%%

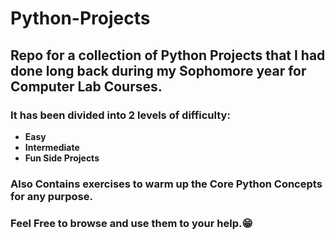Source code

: # Python-Projects
## Repo for a collection of Python Projects that I had done long back during my Sophomore year for Computer Lab Courses.

### It has been divided into 2 levels of difficulty:
 - **Easy**
 - **Intermediate**
 - **Fun Side Projects**
### Also Contains exercises to warm up the Core Python Concepts for any purpose.
### Feel Free to browse and use them to your help.😁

%%

§ **Directions for this task**: Reproduce the data above word for word, keeping every line and its markup unchanged. Omit the picture from your copy.

§ **Expected output**:
Source code

: # Python-Projects
## Repo for a collection of Python Projects that I had done long back during my Sophomore year for Computer Lab Courses.

### It has been divided into 2 levels of difficulty:
 - **Easy**
 - **Intermediate**
 - **Fun Side Projects**
### Also Contains exercises to warm up the Core Python Concepts for any purpose.
### Feel Free to browse and use them to your help.😁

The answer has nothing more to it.